3.3. ExecutionPlannerAgent (execution_planner_agent.py)​

  • Executes structural optimization tools ending with write_service_skills_tool, effectively dumping all findings, attributes, and execution instructions into a single SKILL.md file located securely in the Virtual Filesystem (/skills/).

4. Generator & Operations Subagents (subagents.py)​

The actual code creation, physical validation, and code-shipment nodes are segmented tightly into operations subagents to prevent context leakage.

  • tf-skill-builder

    • Fallback generator utilized if a specific AWS service needs ad-hoc SKILL.md definitions that don't match the primary planner outcomes.
  • tf-generator

    • Strictly bound to follow SKILL.md. It is hard-programmed to write ONLY to absolute paths /workspace/terraform_modules/{service}/.
    • If its write_file tool fails 3 times, it halts execution to trigger internal recovery algorithms.
  • tf-updater & update-planner

    • These agents are specifically designed to ingest GitHub data. The planner analyzes dependencies (list_directory_contents), while the updater makes surgical line-edits, explicitly forbidden from performing full rewrites.
  • tf-validator

    • Trapped inside an AWS Sandbox interface. It is instructed to use execution paths WITHOUT leading slashes (workspace/terraform_modules), differentiating the actual shell execution directory on the host from the Virtual FS /workspace/ where memory resides.
  • github-agent

    • Compiled uniquely via _build_mcp_subagent(include_filesystem=True). This JIT (Just-in-Time) architectural pattern attaches a bespoke FilesystemMiddleware directly to the agent only when needed, allowing it to bypass virtual memory constraints and reliably read physical disk files instantly before committing/pushing them using MCP API endpoints.

5. MCP Server Integrations​

The AWS Orchestrator utilizes the Model Context Protocol (MCP) to detach volatile external functions from the LLM prompt.

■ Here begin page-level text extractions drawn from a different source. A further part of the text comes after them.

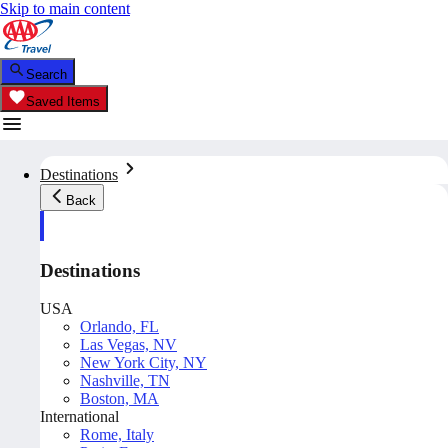
Skip to main content
Search
Saved Items
Destinations
Back
Destinations
USA
Orlando, FL
Las Vegas, NV
New York City, NY
Nashville, TN
Boston, MA
International
Rome, Italy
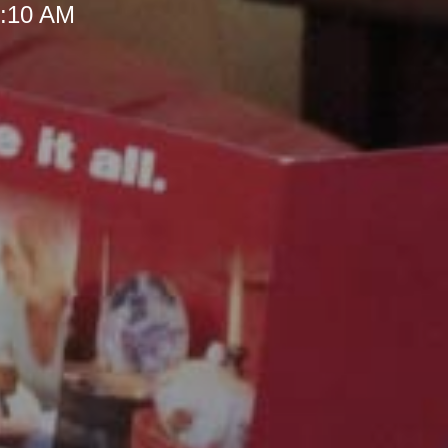
 8:10 AM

Two fundamental MCP servers drive the system's accuracy and deployment mechanisms:

1. Terraform Registry MCP Server​

  • Where it's used: Exclusively inside the tf-planner subgraph (specifically the Requirements Analyser and Execution Planner components).
  • The Scenario: When a user requests a novel AWS module (e.g. an EKS Cluster), the agent does not guess the module's inputs based on deprecated model training data. Instead, the planner dynamically queries the live Terraform Registry using MCP tools. It fetches the latest AWS provider schemas, module version constraints, and required inputs to author a hyper-accurate SKILL.md blueprint.

2. GitHub Copilot MCP Server​

  • Where it's used: Driven by GITHUB_MCP_URL in .env, it attaches to github-agent, tf-updater, and update-planner via _build_mcp_subagent().
  • The Scenario:
    • New Code Commits (Delivery): The github-agent uses endpoints like create_or_update_file to pass localized code buffers straight to the user's remote repository. This prevents brittle shell git clone or git add breakages.
    • Existing Code Updates (Discovery): When modifying existing infrastructure, the update-planner utilizes list_directory_contents and get_file_contents to fetch variables.tf and main.tf directly from GitHub. This lets the orchestrator read the pre-existing state, define a surgical diff, and push only the new strings back, ensuring nothing else breaks.